> **Exercises to complete**:
1. From the passage on cross-cultural misunderstanding, list each thing it names as a tie for the layered sub-cultures of the US.
2. Return the stretch of the passage on cross-cultural misunderstanding from "Since that driving" through "you don’t understand.".

> **Excerpted passage**:
________________
Even harder was accepting that my own behavior of stopping for pedestrians was probably confusing everyone and was likely more dangerous than kind. My small-town Idaho upbringing still forced me to stop during a driving lesson in order to let an elderly man cross at a minor intersection, but my brief moment of feeling virtuous was squashed when my driving instructor yelled, “What are you doing?! Just don’t do that during your driving exam!”

Since that driving incident, I’ve become ever more aware of cross-cultural differences in how people understand the world. And I’ve experienced how these differences can cause all sorts of problems, from failed communication attempts, to being unable to navigate a country’s system for getting things done, to ingrained negative perceptions of people who you don’t understand.

Looking at my own country with my expat eyes has also made me aware that a lack of shared understanding isn’t just a problem between people from different countries, it can be a problem between people period. There has been a lot of talk lately in the US about “American culture” – and, even more dangerously, about “real American culture.” But the reality is that the US is a country of layered sub-cultures tied to age, religion, race, gender-identity, geography, workplace, family, and more. You can’t assume that the people in your office or at the town park understand the world the way you do any more than I can assume that my Catalan neighbors in Barcelona share my understanding.

I’m not suggesting that problems with communication can all be attributed to culture or even to individual differences in understanding. This is especially true when people have differing opinions that are based, not on a deep understanding, but on something at once more superficial and harder to change. We might have differing opinions on vaccines, for example. If those opinions are based on how we interpret the evidence, or how we understand public health, or the experience of our culture with vaccines in general, then we could likely have a productive discussion. If they are based on anger or political ideology, then we probably cannot. Not every disagreement can have a happy ending.

But there are many times when misunderstandings, miscommunication, and disagreements over the best way to do something are caused – or at least made worse – by the assumption that everyone understands the issue or problem the way that we do.
________________
> **Dataset entries**:
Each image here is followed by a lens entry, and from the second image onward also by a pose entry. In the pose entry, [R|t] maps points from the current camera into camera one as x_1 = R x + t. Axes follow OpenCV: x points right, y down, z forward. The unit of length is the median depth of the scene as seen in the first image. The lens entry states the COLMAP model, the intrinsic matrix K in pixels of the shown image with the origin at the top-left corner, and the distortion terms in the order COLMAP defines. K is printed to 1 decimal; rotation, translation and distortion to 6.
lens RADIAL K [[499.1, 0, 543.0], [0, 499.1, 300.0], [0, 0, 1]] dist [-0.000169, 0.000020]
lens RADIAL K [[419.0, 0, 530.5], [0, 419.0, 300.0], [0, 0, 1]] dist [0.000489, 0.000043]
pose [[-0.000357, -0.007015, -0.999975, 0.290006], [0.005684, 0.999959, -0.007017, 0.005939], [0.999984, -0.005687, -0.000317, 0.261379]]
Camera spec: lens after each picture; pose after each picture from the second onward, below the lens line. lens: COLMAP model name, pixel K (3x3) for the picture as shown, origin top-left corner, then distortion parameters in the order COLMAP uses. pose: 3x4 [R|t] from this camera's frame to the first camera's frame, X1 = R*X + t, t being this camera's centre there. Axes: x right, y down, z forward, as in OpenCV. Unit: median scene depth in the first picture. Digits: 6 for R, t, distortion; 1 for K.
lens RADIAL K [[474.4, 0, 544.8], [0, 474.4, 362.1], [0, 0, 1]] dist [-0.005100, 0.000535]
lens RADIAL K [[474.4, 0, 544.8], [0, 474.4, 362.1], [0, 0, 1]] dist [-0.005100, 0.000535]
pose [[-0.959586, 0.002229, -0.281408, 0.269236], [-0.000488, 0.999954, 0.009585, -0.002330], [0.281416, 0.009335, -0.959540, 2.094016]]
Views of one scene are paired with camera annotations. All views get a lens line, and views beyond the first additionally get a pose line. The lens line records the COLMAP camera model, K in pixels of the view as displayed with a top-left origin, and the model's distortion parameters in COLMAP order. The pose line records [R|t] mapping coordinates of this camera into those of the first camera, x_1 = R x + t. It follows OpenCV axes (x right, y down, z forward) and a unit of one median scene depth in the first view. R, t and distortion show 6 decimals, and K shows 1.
________________
> **Numbered answers**:
1. age, religion, race, gender-identity, geography, workplace, family

2.
Since that driving incident, I’ve become ever more aware of cross-cultural differences in how people understand the world. And I’ve experienced how these differences can cause all sorts of problems, from failed communication attempts, to being unable to navigate a country’s system for getting things done, to ingrained negative perceptions of people who you don’t understand.